A promising method to recreate nacre-like materials using ceramics is freeze-casting followed by infiltration of a compliant (mortar) phase, such as a polymer or metal^11,12,13. Freeze-casting is a method of creating a porous ceramic scaffold by mixing ceramic particles in water and then freezing the water with a temperature differential to induce lamellar ice growth. Once the ice freezes, it can be sublimated leaving a porous ceramic structure in the negative image of the ice structure¹⁴. This technique can create ceramic materials with complex hierarchical microstructures that can be controlled using various casting conditions and additives in the solvent^{15,16,17,18,19,20}. One notable example is a freeze-cast alumina scaffold that was pressed and infiltrated with polymethyl methacrylate as a mortar to mimic the nacre architecture¹¹. With 80 vol.% ceramic in a brick-and-mortar structure, it displayed a strength of ~225 MPa and an extremely high toughness in excess of 30 MPa·m^½, making it one of the toughest ceramic materials reported to date. Indeed, there have been comprehensive review papers on various experiments to freeze-cast²¹ or to use other methods^22,23 to create such nacre-like ceramics.

There has been sustained interest in creating ceramic structures with a nacreous microstructure, particularly as computational models have suggested that the strength of nacre-inspired ceramics could increase, without sacrificing toughness, if the polymer-compliant phase was replaced by a metal⁸. This direction has the best potential to create exciting new lightweight structural materials with high strength and toughness, and a capability for high-temperature functionality. To make such biomimetic materials, methods such as coextrusion^24,25,26, spark-plasma sintering²⁷, and additive manufacturing²⁸ have been attempted with varying success due to issues with undesirable reactions, dewetting between the metal and the ceramic phases, or coarseness of the ceramic brick phases. Melt-infiltration after freeze-casting a ceramic scaffold represents a liquid-processing technique that has the potential to fabricate ceramic–metal hybrid materials with strong interfacial bonding²⁹. Hybrid ceramics with a lamellar structure have been fabricated by pressure-assisted infiltration with conventional Al alloys^30,31,32, but those contained less than 40 vol.% of ceramic, which is significantly lower than the mineral content in nacre.
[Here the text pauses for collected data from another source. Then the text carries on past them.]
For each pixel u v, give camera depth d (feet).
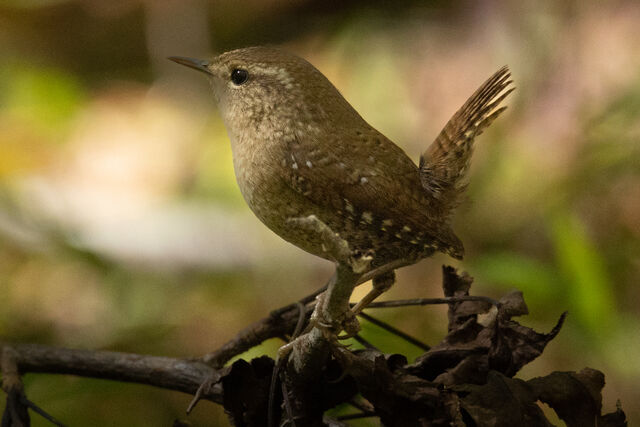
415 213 18.29
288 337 17.54
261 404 15.29
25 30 49.16
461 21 42.75
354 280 12.41
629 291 28.94
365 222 18.20
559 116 35.78
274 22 50.11
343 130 18.81
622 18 37.81
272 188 18.57
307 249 18.98
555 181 33.71
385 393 13.73
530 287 23.88
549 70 37.24
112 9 49.73
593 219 32.37
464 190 19.74
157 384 17.62
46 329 31.37
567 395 13.70
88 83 49.11
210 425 26.68
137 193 39.86
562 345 26.37
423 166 19.56
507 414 13.34
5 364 17.16
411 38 43.37
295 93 18.75
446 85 40.78
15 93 44.50
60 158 41.32
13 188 35.76
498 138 35.83
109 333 30.35
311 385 14.90
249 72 19.33
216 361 17.54
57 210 36.76
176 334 31.22
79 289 33.27
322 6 48.34
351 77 43.42
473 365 14.21
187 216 36.42
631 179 32.71
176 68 47.93
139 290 32.53
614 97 34.91
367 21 44.91
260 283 34.63
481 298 14.97
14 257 33.58
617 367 24.29
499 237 33.63
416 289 33.22
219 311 33.50
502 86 19.47
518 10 39.91
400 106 40.98
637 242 30.91
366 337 21.72
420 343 17.30
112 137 43.75
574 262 23.08
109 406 25.08
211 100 46.19
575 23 38.19
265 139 18.75
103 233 34.63
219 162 40.75
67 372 17.93
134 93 47.88
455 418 13.56
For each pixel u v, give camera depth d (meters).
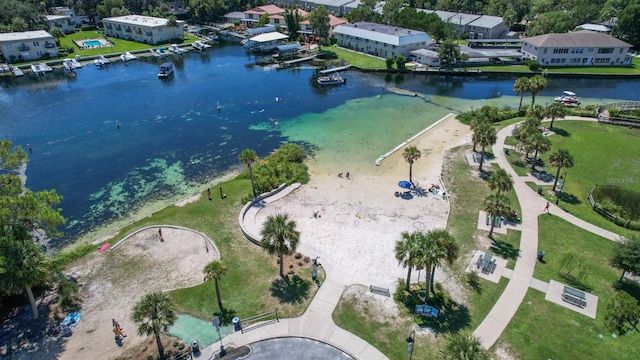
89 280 46.69
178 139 83.94
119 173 71.38
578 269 45.34
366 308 41.94
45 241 55.00
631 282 44.16
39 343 38.94
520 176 66.75
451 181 66.31
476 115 88.56
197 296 43.91
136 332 40.00
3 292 42.56
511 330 38.84
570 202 60.00
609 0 163.50
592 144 76.94
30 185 67.94
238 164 73.62
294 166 70.38
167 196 64.50
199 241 52.75
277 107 100.94
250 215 57.72
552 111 80.19
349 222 56.28
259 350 37.62
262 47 153.75
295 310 41.91
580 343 37.28
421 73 126.50
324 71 125.88
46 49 141.00
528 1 176.00
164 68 125.12
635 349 36.50
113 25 173.12
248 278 46.34
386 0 191.00
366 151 77.81
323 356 36.97
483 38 159.38
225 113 97.44
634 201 60.62
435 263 37.62
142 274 47.41
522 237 51.94
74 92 112.44
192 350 37.53
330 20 169.25
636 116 85.19
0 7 154.00
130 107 101.50
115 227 57.50
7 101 105.88
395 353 37.03
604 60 127.19
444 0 191.50
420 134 84.44
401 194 63.06
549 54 126.56
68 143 82.50
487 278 45.22
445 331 39.00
Furthermore, as the volume fraction of reinforcement increases and the pore spacing decreases in a scaffold, the pressure required to completely infiltrate the scaffold increases, leading to deformation or cracking of the scaffold^33,34. Since the magnitude of the applied pressure is closely related to the wettability of the ceramic by a molten alloy, strategies such as the addition of a reactive element in the matrix alloy or coating the surface of reinforcements have been applied to improve the wettability and therefore feasibility of infiltration between the alloy and ceramic³³. For example, Mg was used as a reactive element to fabricate bioinspired hybrid materials using pressureless infiltration^28,35,36,37, but the microstructure was lamellar with a low ceramic content compared to the brick-and-mortar structure.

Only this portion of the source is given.